• PROVIDED MATERIAL
::::

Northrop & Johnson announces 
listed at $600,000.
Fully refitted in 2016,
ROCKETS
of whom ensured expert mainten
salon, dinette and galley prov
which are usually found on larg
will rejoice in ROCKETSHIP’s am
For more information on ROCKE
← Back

::::

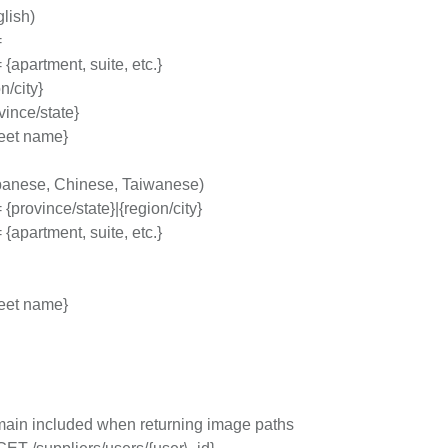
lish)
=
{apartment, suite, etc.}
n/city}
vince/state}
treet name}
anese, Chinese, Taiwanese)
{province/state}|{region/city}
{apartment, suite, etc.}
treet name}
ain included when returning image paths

::::

• WHAT THE TASK REQUIRES
Look over the material above and report how many of its lines have the string "state" in them, nothing more.

• RESPONSE TO THIS TASK
2